*Records to process*.
········

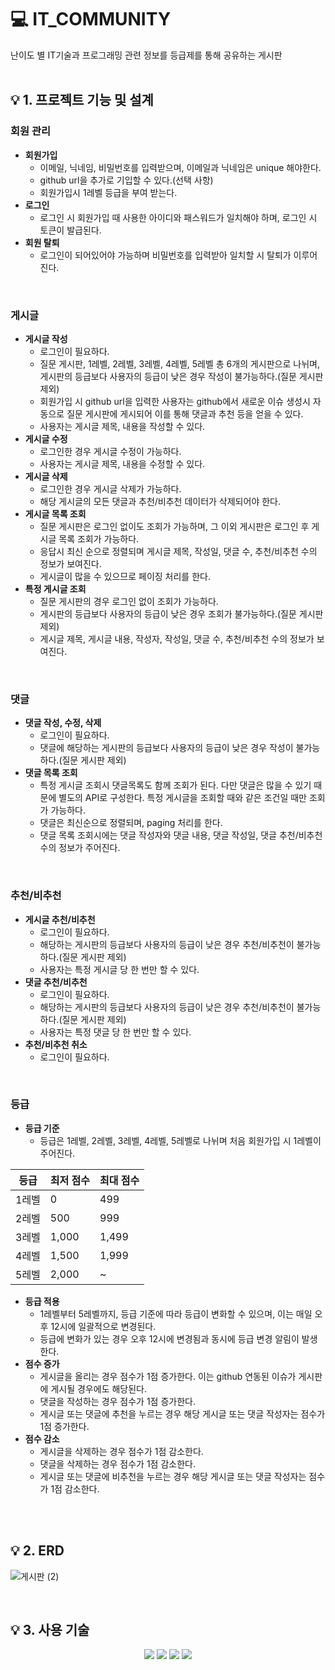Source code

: # 💻 IT_COMMUNITY
난이도 별 IT기술과 프로그래밍 관련 정보를 등급제를 통해 공유하는 게시판
<br/>
<br/>
## 💡 1. 프로젝트 기능 및 설계

### 회원 관리
- **회원가입**
  - 이메일, 닉네임, 비밀번호를 입력받으며, 이메일과 닉네임은 unique 해야한다.
  - github url을 추가로 기입할 수 있다.(선택 사항)
  - 회원가입시 1레벨 등급을 부여 받는다.
- **로그인**
  - 로그인 시 회원가입 때 사용한 아이디와 패스워드가 일치해야 하며, 로그인 시 토큰이 발급된다.
- **회원 탈퇴**
  - 로그인이 되어있어야 가능하며 비밀번호를 입력받아 일치할 시 탈퇴가 이루어진다.  
<br/>

### 게시글
- **게시글 작성**
  - 로그인이 필요하다.
  - 질문 게시판, 1레벨, 2레벨, 3레벨, 4레벨, 5레벨 총 6개의 게시판으로 나뉘며, 게시판의 등급보다 사용자의 등급이 낮은 경우 작성이 불가능하다.(질문 게시판 제외)
  - 회원가입 시 github url을 입력한 사용자는 github에서 새로운 이슈 생성시 자동으로 질문 게시판에 게시되어 이를 통해 댓글과 추천 등을 얻을 수 있다.
  - 사용자는 게시글 제목, 내용을 작성할 수 있다.
- **게시글 수정**
  - 로그인한 경우 게시글 수정이 가능하다.
  - 사용자는 게시글 제목, 내용을 수정할 수 있다.
- **게시글 삭제**
  - 로그인한 경우 게시글 삭제가 가능하다.
  - 해당 게시글의 모든 댓글과 추천/비추천 데이터가 삭제되어야 한다.
- **게시글 목록 조회**
  - 질문 게시판은 로그인 없이도 조회가 가능하며, 그 이외 게시판은 로그인 후 게시글 목록 조회가 가능하다.
  - 응답시 최신 순으로 정렬되며 게시글 제목, 작성일, 댓글 수, 추천/비추천 수의 정보가 보여진다.
  - 게시글이 많을 수 있으므로 페이징 처리를 한다.
- **특정 게시글 조회**
  - 질문 게시판의 경우 로그인 없이 조회가 가능하다.
  - 게시판의 등급보다 사용자의 등급이 낮은 경우 조회가 불가능하다.(질문 게시판 제외)
  - 게시글 제목, 게시글 내용, 작성자, 작성일, 댓글 수, 추천/비추천 수의 정보가 보여진다.  
<br/>

### 댓글
- **댓글 작성, 수정, 삭제**
  - 로그인이 필요하다.
  - 댓글에 해당하는 게시판의 등급보다 사용자의 등급이 낮은 경우 작성이 불가능하다.(질문 게시판 제외)
- **댓글 목록 조회**
  - 특정 게시글 조회시 댓글목록도 함께 조회가 된다. 다만 댓글은 많을 수 있기 때문에 별도의 API로 구성한다. 특정 게시글을 조회할 때와 같은 조건일 때만 조회가 가능하다.
  - 댓글은 최신순으로 정렬되며, paging 처리를 한다.
  - 댓글 목록 조회시에는 댓글 작성자와 댓글 내용, 댓글 작성일, 댓글 추천/비추천 수의 정보가 주어진다.  
<br/>

### 추천/비추천
- **게시글 추천/비추천**
  - 로그인이 필요하다.
  - 해당하는 게시판의 등급보다 사용자의 등급이 낮은 경우 추천/비추천이 불가능하다.(질문 게시판 제외)
  - 사용자는 특정 게시글 당 한 번만 할 수 있다.
- **댓글 추천/비추천**
  - 로그인이 필요하다.
  - 해당하는 게시판의 등급보다 사용자의 등급이 낮은 경우 추천/비추천이 불가능하다.(질문 게시판 제외)
  - 사용자는 특정 댓글 당 한 번만 할 수 있다.
- **추천/비추천 취소**
  - 로그인이 필요하다.  
<br/>

### 등급
- **등급 기준**
  - 등급은 1레벨, 2레벨, 3레벨, 4레벨, 5레벨로 나뉘며 처음 회원가입 시 1레벨이 주어진다.

| 등급 | 최저 점수 | 최대 점수 |
| --- | --- | --- |
| 1레벨 | 0 | 499 |
| 2레벨 | 500 | 999 |
| 3레벨 | 1,000 | 1,499 |
| 4레벨 | 1,500 | 1,999 |
| 5레벨 | 2,000 | ~ |

- **등급 적용**
  - 1레벨부터 5레벨까지, 등급 기준에 따라 등급이 변화할 수 있으며, 이는 매일 오후 12시에 일괄적으로 변경된다.
  - 등급에 변화가 있는 경우 오후 12시에 변경됨과 동시에 등급 변경 알림이 발생한다.
- **점수 증가**
  - 게시글을 올리는 경우 점수가 1점 증가한다. 이는 github 연동된 이슈가 게시판에 게시될 경우에도 해당된다.
  - 댓글을 작성하는 경우 점수가 1점 증가한다.
  - 게시글 또는 댓글에 추천을 누르는 경우 해당 게시글 또는 댓글 작성자는 점수가 1점 증가한다.
- **점수 감소**
  - 게시글을 삭제하는 경우 점수가 1점 감소한다.
  - 댓글을 삭제하는 경우 점수가 1점 감소한다.
  - 게시글 또는 댓글에 비추천을 누르는 경우 해당 게시글 또는 댓글 작성자는 점수가 1점 감소한다.
<br/>
<br/>
  

## 💡 2. ERD
![게시판 (2)](https://github.com/kny5579/board/assets/95288763/0d239276-106b-4207-bccb-c6f6f0e2fe09)


<br/>

## 💡 3. 사용 기술
<div align=center> 
  <img src="https://img.shields.io/badge/java-007396?style=for-the-badge&logo=java&logoColor=white"> 
  <img src="https://img.shields.io/badge/spring-6DB33F?style=for-the-badge&logo=spring&logoColor=white"> 
  <img src="https://img.shields.io/badge/mysql-4479A1?style=for-the-badge&logo=mysql&logoColor=white"> 
  <img src="https://img.shields.io/badge/git-F05032?style=for-the-badge&logo=git&logoColor=white">
</div>

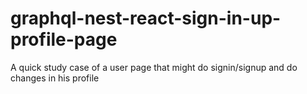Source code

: # graphql-nest-react-sign-in-up-profile-page
A quick study case of a user page that might do signin/signup and do changes in his profile
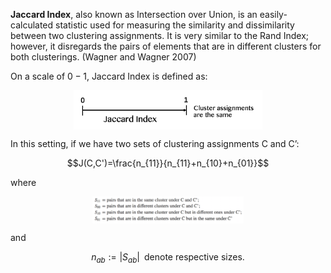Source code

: **Jaccard Index**, also known as Intersection over Union, is an easily-calculated statistic used for measuring the similarity and dissimilarity between two clustering assignments. It is very similar to the Rand Index; however, it disregards the pairs of elements that are in different clusters for both clusterings. (Wagner and Wagner 2007)

On a scale of $0-1$, Jaccard Index is defined as:

<img src="jaccard.png" alt="" style="width: 60%;display: block;
  margin-left: auto;
  margin-right: auto;"/>
  
In this setting, if we have two sets of clustering assignments C and C’:

$$J(C,C')=\frac{n_{11}}{n_{11}+n_{10}+n_{01}}$$

where

<img src="jaccard2.png" alt="" style="width: 48%;display: block;
  margin-left: auto;
  margin-right: auto;"/>
	
and

$$n_{ab}:=\left|S_{ab}\right| \;\; \text{denote respective sizes.}$$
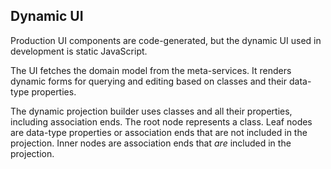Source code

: Dynamic UI
----------

Production UI components are code-generated, but the dynamic UI used in development is static JavaScript.

The UI fetches the domain model from the meta-services. It renders dynamic forms for querying and editing based on classes and their data-type properties.

The dynamic projection builder uses classes and all their properties, including association ends. The root node represents a class. Leaf nodes are data-type properties or association ends that are not included in the projection. Inner nodes are association ends that *are* included in the projection.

········

*What you are asked to do*.
Copy out the lines verbatim, starting with the line containing "Production UI components" and continuing through the line containing "The UI fetches".

*Answer for the task*.
Production UI components are code-generated, but the dynamic UI used in development is static JavaScript.

The UI fetches the domain model from the meta-services. It renders dynamic forms for querying and editing based on classes and their data-type properties.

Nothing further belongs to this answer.